→ **Work item**: Everything from the line with "29 Aprile 2025" through the final line of the listing below must be retyped exactly, apart from the pictures.

┌──

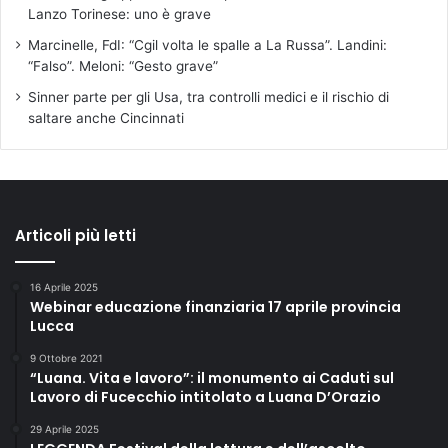
Lanzo Torinese: uno è grave
Marcinelle, FdI: “Cgil volta le spalle a La Russa”. Landini:
“Falso”. Meloni: “Gesto grave”
Sinner parte per gli Usa, tra controlli medici e il rischio di
saltare anche Cincinnati
Articoli più letti
16 Aprile 2025
Webinar educazione finanziaria 17 aprile provincia
Lucca
9 Ottobre 2021
“Luana. Vita e lavoro”: il monumento ai Caduti sul
Lavoro di Fucecchio intitolato a Luana D’Orazio
29 Aprile 2025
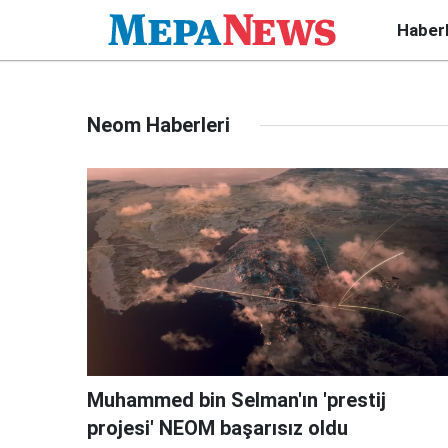
Haber
Neom Haberleri
Muhammed bin Selman'ın 'prestij
projesi' NEOM başarısız oldu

└──

→ **Reply to the exercise**:
29 Aprile 2025
Haber
Neom Haberleri
Muhammed bin Selman'ın 'prestij
projesi' NEOM başarısız oldu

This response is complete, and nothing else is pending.